= Beginning of Section =
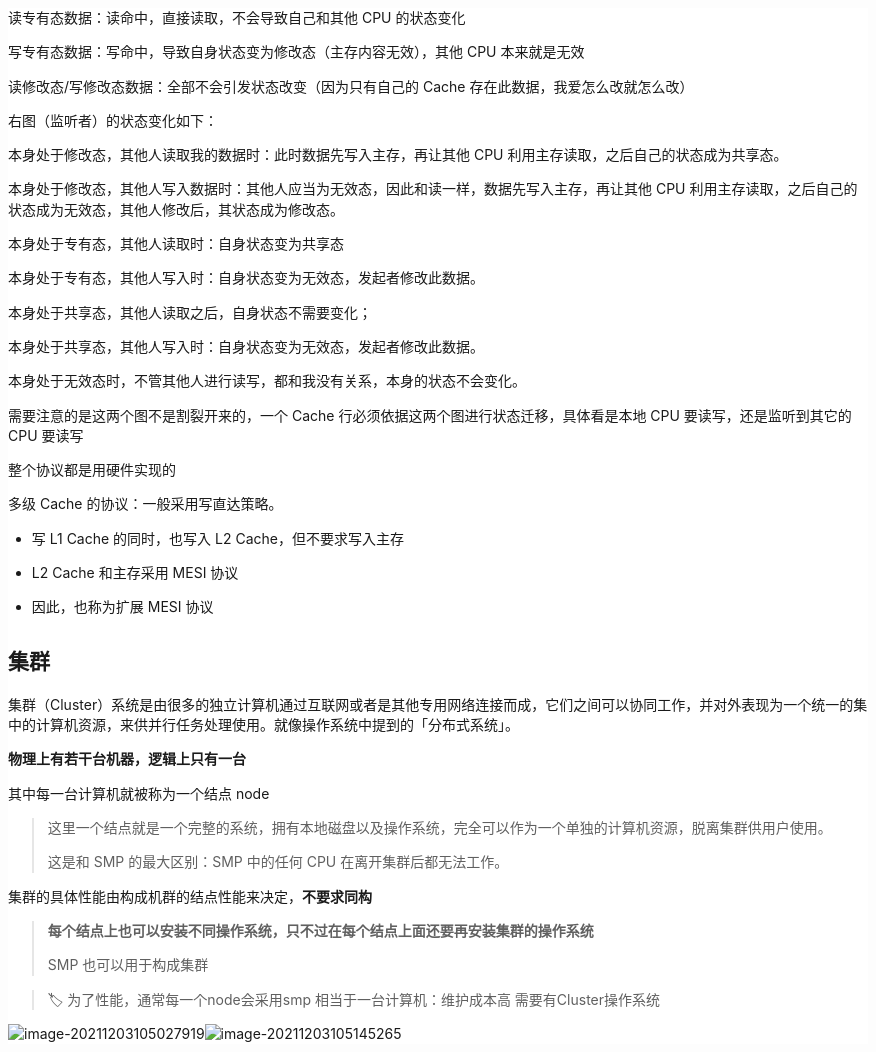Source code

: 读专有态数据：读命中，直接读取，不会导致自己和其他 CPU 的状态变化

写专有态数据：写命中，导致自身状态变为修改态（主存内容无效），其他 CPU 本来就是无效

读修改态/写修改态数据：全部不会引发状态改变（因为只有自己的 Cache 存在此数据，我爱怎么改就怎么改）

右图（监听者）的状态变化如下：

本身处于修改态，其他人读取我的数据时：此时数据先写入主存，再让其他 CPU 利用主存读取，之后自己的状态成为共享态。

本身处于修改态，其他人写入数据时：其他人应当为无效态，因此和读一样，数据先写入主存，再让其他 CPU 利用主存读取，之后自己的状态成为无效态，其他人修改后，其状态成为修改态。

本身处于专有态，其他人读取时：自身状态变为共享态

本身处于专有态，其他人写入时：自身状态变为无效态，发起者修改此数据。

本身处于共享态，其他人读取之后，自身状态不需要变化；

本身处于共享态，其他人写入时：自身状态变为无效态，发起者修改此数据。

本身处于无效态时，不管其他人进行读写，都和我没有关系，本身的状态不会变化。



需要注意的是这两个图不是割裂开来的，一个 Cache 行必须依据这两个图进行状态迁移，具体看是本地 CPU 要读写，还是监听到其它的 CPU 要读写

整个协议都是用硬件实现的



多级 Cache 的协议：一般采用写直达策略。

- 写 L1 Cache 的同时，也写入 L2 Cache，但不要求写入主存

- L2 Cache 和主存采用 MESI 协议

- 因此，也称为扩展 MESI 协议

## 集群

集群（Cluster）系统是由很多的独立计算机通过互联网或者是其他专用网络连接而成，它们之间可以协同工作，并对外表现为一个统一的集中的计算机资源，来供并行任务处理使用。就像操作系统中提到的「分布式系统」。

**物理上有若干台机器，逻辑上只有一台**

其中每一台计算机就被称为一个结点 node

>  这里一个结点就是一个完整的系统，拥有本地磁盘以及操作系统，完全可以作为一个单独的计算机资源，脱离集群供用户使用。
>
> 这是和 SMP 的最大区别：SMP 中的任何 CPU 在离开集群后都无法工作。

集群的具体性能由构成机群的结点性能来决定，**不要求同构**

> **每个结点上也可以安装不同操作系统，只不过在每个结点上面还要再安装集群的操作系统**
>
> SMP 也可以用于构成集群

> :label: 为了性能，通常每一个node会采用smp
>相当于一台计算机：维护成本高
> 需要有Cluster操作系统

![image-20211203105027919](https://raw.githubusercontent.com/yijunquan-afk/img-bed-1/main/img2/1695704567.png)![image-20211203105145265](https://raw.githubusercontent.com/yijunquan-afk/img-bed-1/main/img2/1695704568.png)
= End of Section =
= Beginning of Section =
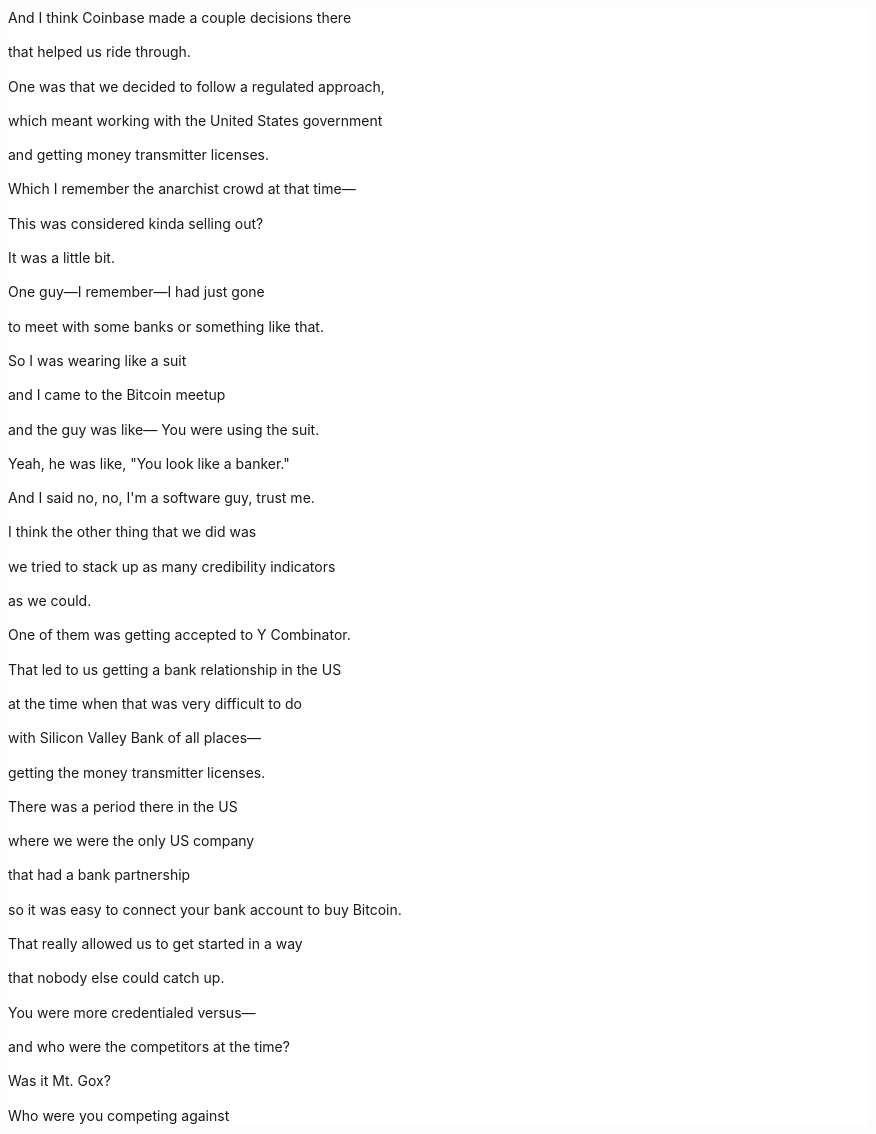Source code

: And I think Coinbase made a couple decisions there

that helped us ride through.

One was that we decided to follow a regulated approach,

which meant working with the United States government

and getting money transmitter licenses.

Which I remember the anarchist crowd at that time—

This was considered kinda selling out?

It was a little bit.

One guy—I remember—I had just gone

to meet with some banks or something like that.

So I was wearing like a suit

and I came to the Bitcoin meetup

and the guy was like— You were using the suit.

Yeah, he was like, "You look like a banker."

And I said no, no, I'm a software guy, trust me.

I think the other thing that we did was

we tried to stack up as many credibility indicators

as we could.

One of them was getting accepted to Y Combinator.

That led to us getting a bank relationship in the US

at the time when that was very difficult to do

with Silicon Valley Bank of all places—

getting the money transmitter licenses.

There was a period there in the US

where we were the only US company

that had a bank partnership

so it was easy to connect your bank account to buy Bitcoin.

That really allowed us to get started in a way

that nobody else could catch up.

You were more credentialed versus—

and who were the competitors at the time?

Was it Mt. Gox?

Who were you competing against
= End of Section =
= Beginning of Section =
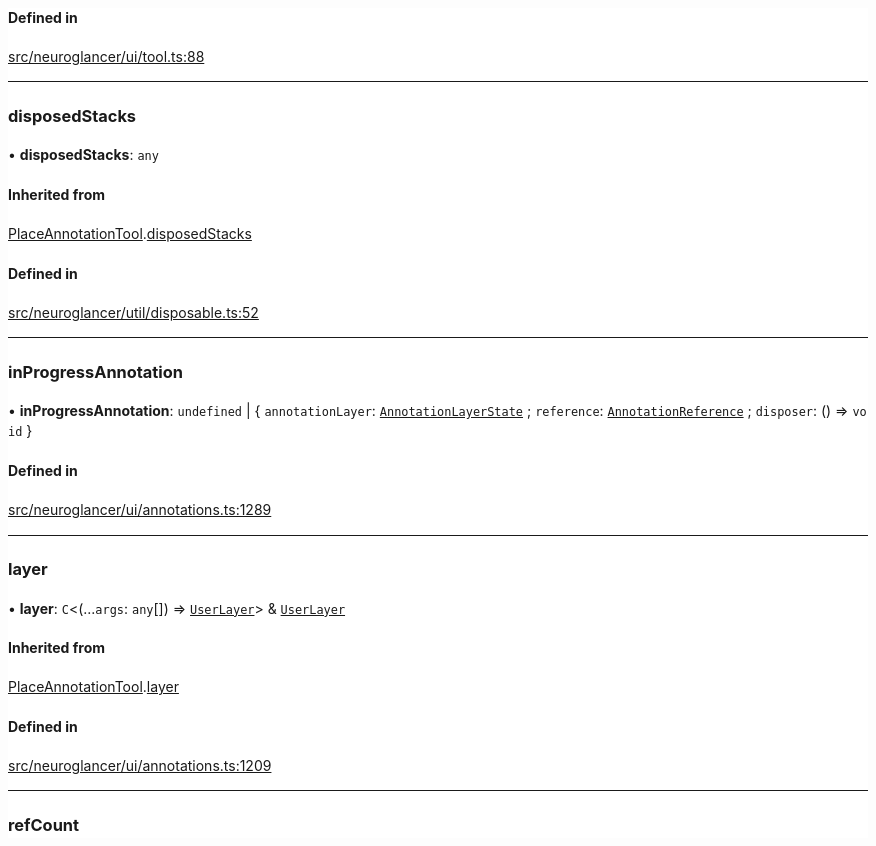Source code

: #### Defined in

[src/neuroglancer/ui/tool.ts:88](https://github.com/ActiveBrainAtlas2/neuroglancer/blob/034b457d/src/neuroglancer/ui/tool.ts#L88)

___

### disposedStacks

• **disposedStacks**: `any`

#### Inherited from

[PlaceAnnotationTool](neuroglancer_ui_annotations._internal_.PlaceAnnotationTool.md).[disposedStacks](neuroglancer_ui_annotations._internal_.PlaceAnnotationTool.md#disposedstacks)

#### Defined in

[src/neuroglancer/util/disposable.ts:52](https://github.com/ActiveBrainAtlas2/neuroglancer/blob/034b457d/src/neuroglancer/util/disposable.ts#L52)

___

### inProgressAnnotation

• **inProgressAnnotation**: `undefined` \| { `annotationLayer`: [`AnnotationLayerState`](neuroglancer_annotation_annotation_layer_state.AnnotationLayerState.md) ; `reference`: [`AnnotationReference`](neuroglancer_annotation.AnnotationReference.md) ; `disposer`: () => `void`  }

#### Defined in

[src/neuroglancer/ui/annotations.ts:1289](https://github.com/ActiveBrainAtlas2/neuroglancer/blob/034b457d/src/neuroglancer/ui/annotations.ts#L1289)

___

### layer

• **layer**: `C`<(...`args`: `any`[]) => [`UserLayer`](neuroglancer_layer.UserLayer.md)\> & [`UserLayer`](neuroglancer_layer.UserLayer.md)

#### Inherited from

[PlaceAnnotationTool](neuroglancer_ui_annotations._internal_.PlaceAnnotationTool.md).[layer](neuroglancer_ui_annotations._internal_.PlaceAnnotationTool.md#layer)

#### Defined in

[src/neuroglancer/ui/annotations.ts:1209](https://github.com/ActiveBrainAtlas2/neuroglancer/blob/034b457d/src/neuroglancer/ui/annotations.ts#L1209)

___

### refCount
= End of Section =
__Your objective__. Present the lines starting at the one containing "One of them" and ending at the one containing "You were more credentialed versus—" as a Markdown table with the columns "No." and "Line", numbering each row and leaving out blank lines.

__Result below__.
| No. | Line |
|---|---|
| 1 | One of them was getting accepted to Y Combinator. |
| 2 | That led to us getting a bank relationship in the US |
| 3 | at the time when that was very difficult to do |
| 4 | with Silicon Valley Bank of all places— |
| 5 | getting the money transmitter licenses. |
| 6 | There was a period there in the US |
| 7 | where we were the only US company |
| 8 | that had a bank partnership |
| 9 | so it was easy to connect your bank account to buy Bitcoin. |
| 10 | That really allowed us to get started in a way |
| 11 | that nobody else could catch up. |
| 12 | You were more credentialed versus— |